Durante il voto in plenaria, la posizione della commissione Ambiente (fine quote gratuite al 2030) è stata subito bocciata, come previsto. Ma poi, contro le aspettative dei socialisti e di Renew, è stato bocciato anche, per soli undici voti, l’emendamento di compromesso sulla fine delle quote gratuite nel 2032: 303 favorevoli, 314 contrari, 20 astenuti.
Ad affossare questo ragionevole emendamento di compromesso sono stati soprattutto i franchi tiratori interni ai due gruppi, ben diciotto per Renew (fra cui gli italiani Calenda e Danti) e quindici per S&D. In più, altri sei liberali e sei socialisti (fra cui i democratici italiani De Castro, Ferrandino, Gualmini e Toia) si sono astenuti. Da notare che, a favore del compromesso, hanno votato invece (e non era scontato) i verdi, compattissimi, e l’estrema sinistra (con qualche dissidente, cinque contrari e quattro astenuti), più dodici dissidenti popolari.

- **Dati forniti**:
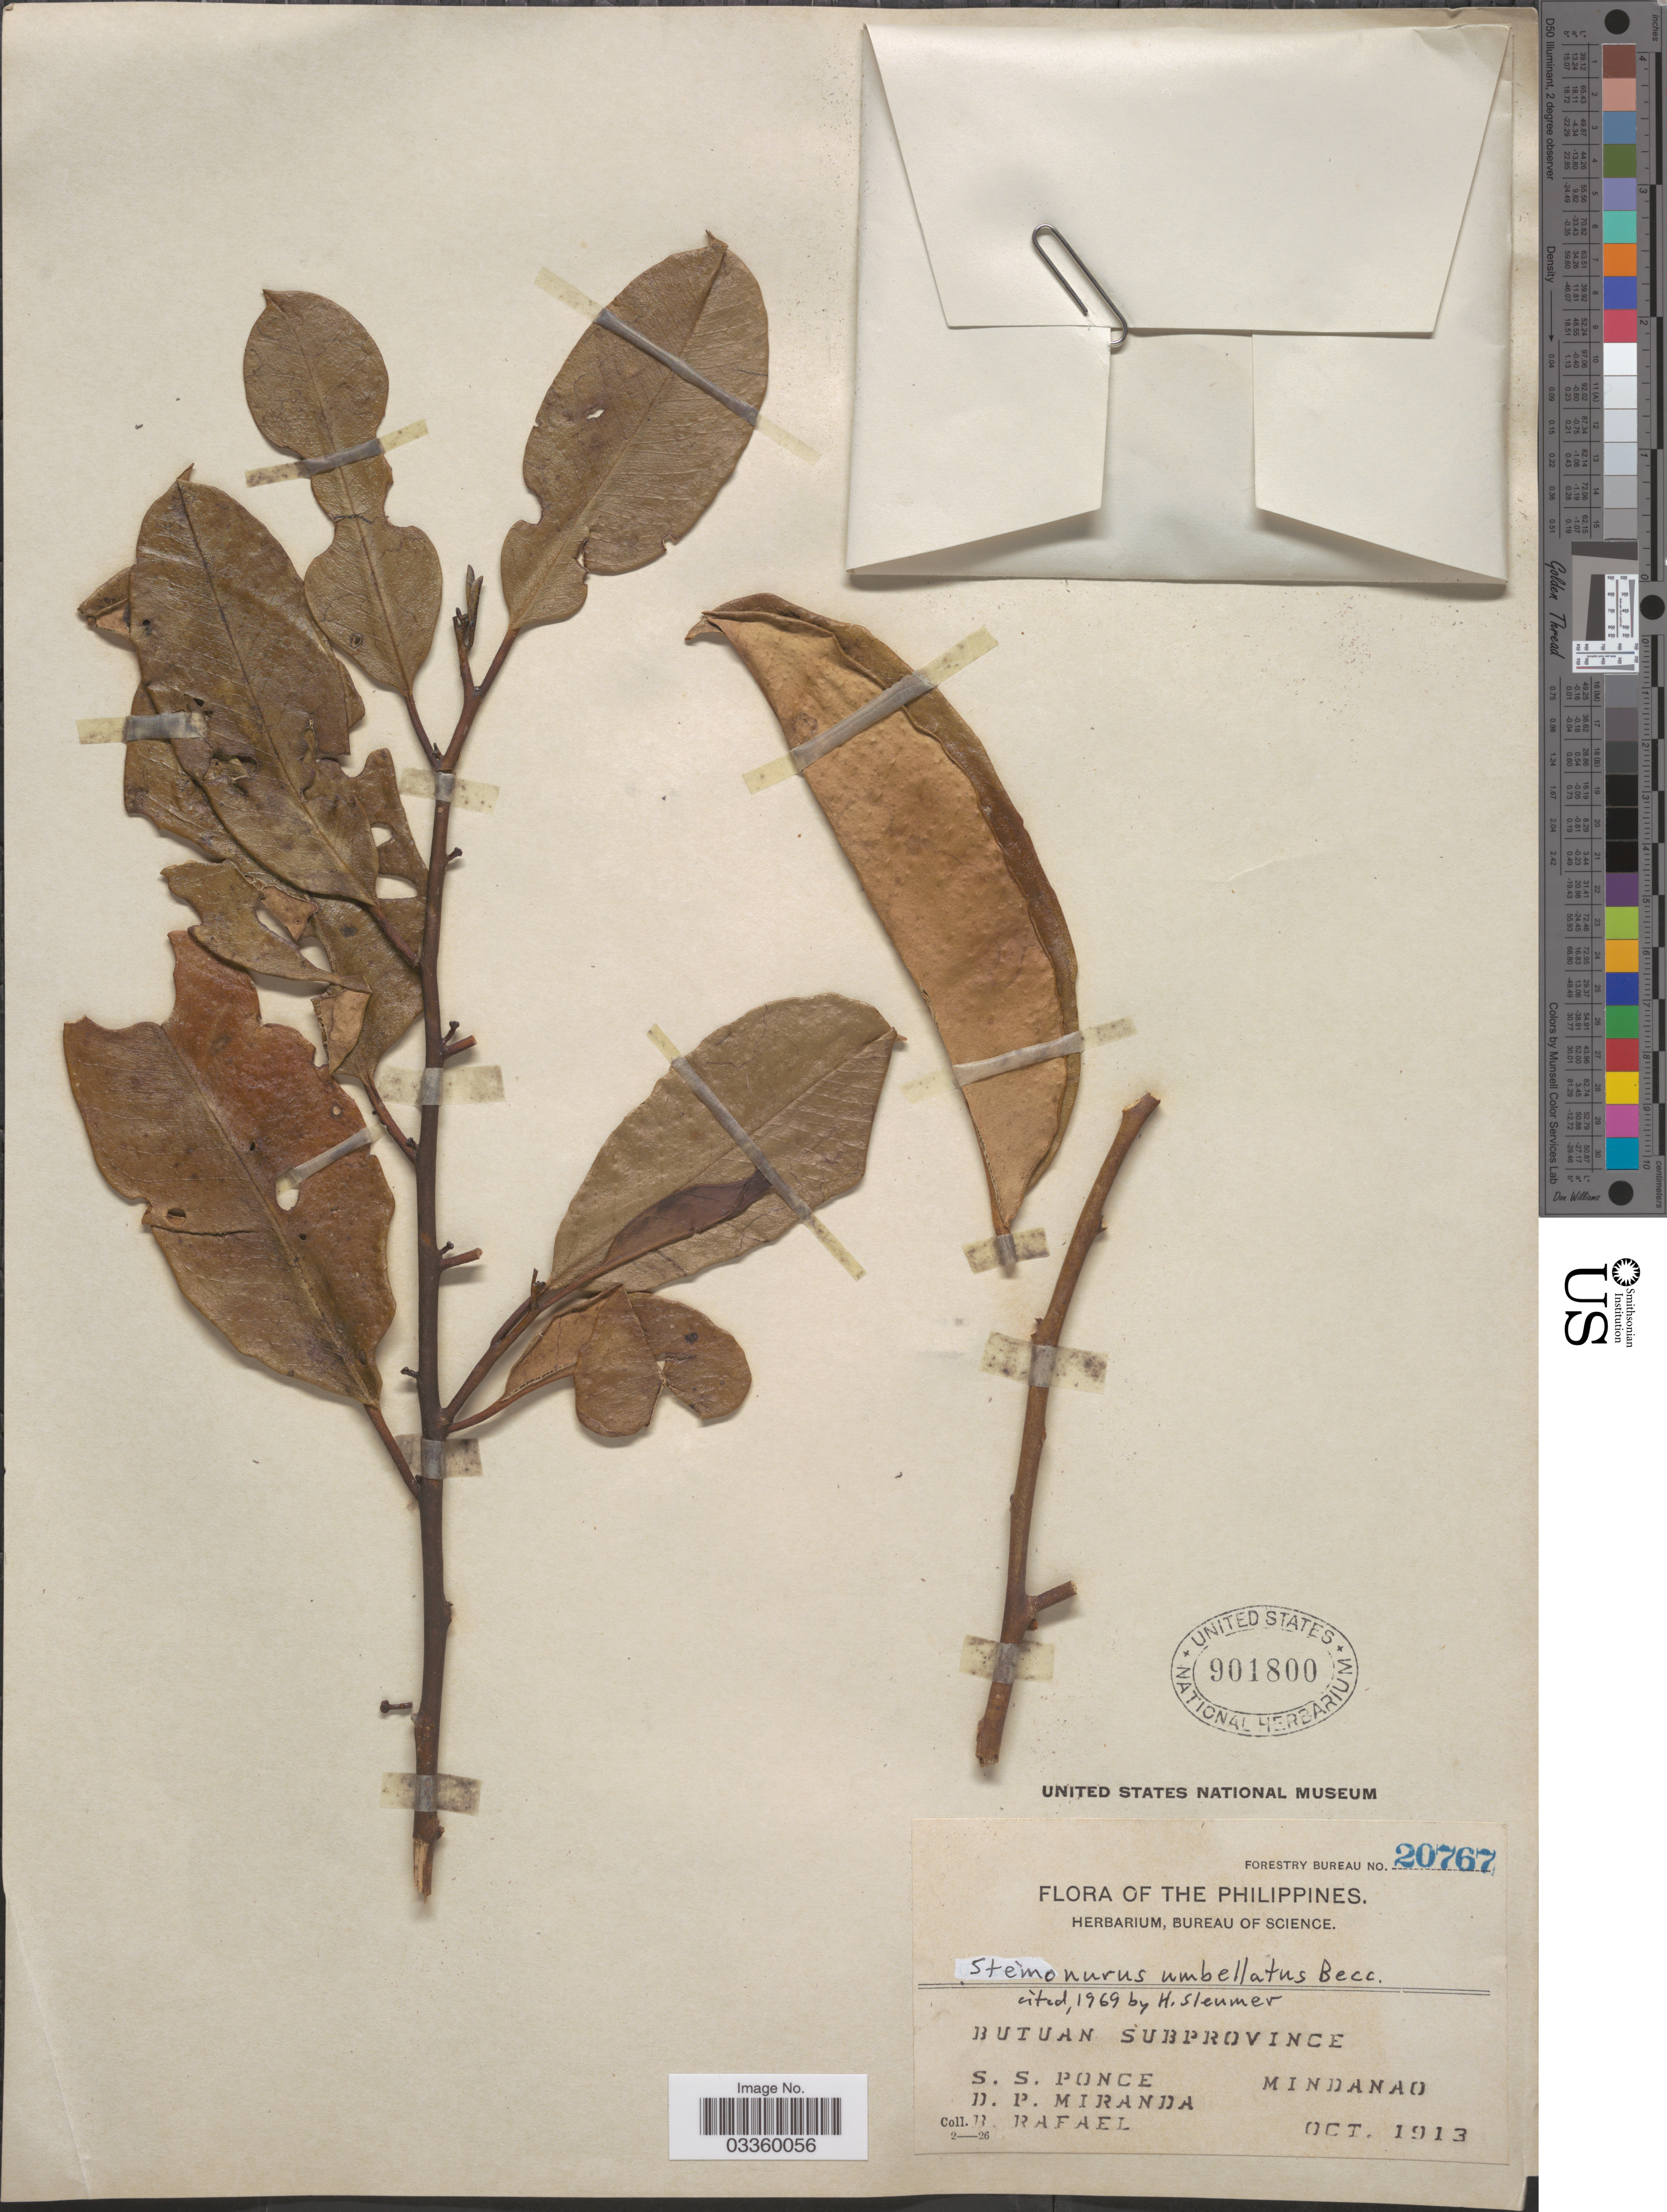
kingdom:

- **Compiti da svolgere**:
a: Elenca tutti i politici italiani citati per cognome nell'estratto sul voto in plenaria.
b: Nell'estratto sul voto in plenaria, quanti voti contrari ha ottenuto l'emendamento di compromesso sulla fine delle quote gratuite nel 2032?
c: Riporta dall'estratto sul voto in plenaria la parte che si apre con le parole contenenti "Ad affossare questo" e si chiude con "dodici dissidenti popolari.".
Il materiale riportato è indipendente dall'estratto e va considerato a parte.

- **Risposte per compito**:
a: Calenda, Danti, De Castro, Ferrandino, Gualmini, Toia

b: 314 voti contrari.

c:
Ad affossare questo ragionevole emendamento di compromesso sono stati soprattutto i franchi tiratori interni ai due gruppi, ben diciotto per Renew (fra cui gli italiani Calenda e Danti) e quindici per S&D. In più, altri sei liberali e sei socialisti (fra cui i democratici italiani De Castro, Ferrandino, Gualmini e Toia) si sono astenuti. Da notare che, a favore del compromesso, hanno votato invece (e non era scontato) i verdi, compattissimi, e l’estrema sinistra (con qualche dissidente, cinque contrari e quattro astenuti), più dodici dissidenti popolari.